Etats-Unis: le tireur de Parkland veut faire don de son héritage aux victimes

Etats-Unis: le tireur de Parkland veut faire don de son héritage aux victimes
Nikolas Cruz comparaît, pour la première fois, devant un tribunal de Fort Lauderdale, en Floride, le 15 févrierSusan Stocker-Sun Sentinel

L'auteur du massacre dans un lycée de Parkland qui a fait 17 morts et 17 blessés, Nikolas Cruz, veut faire don de son héritage aux victimes et proches de la tuerie, ont assuré mercredi ses avocats lors d'une audience devant un tribunal de Floride.

"Cruz ne veut pas de ces fonds, quelque soit la somme qui lui revienne", a indiqué son avocate Melisa McNeill, évoquant l'héritage à venir du jeune homme de 19 ans dont la mère est décédée en novembre.

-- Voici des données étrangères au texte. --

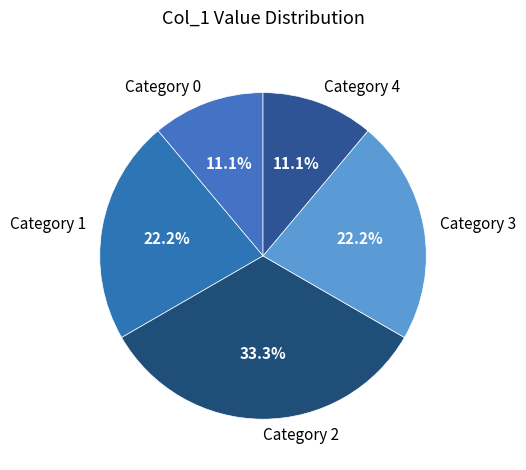

What portion of the pie excludes Category 4?

88.9%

"Il voudrait que cet argent soit donné à une organisation choisie par les familles des victimes", a-t-elle ajouté, alors que le tireur de 19 ans comparaissait, pieds et poings menottés, lors d'une audience destinée à déterminer s'il est en mesure de payer sa défense, alors qu'il bénéficie actuellement de l'aide juridictionnelle.

"Permettez que (l'argent) aille à ceux qui ont été blessés, point", a insisté un autre de ses avocats, Howard Finkelstein, indiquant que l'héritage de Nikolas Cruz pourrait atteindre "un million de dollars".

Cependant, celui-ci n'a pas encore été exécuté et il n'est pas clair pour le moment de combien exactement le tueur et son frère pourraient hériter.

Le tribunal rendra sa décision quant à savoir si ce sont les contribuables américains qui payeront le procès du tueur ou lui-même lors d'une prochaine audience destinée à établir le calendrier du procès.

Les procureurs de Floride ont annoncé en mars leur intention de requérir la peine de mort à l'encontre de Nikolas Cruz.

Ses avocats ont fait savoir qu'il accepterait de plaider coupable contre la garantie de ne pas être exécuté. Une négociation de peine reste théoriquement possible malgré l'annonce des procureurs de privilégier la sentence capitale.

La date du procès de M. Cruz, conditionné au fait qu'il soit déclaré suffisamment sain d'esprit pour être jugé, n'a pas encore été fixée.

Le jeune homme, ancien élève du lycée qu'il a attaqué le 14 février avec son fusil d'assaut, avait été interpellé peu après sa fusillade, qu'il n'a pas cherché à nier.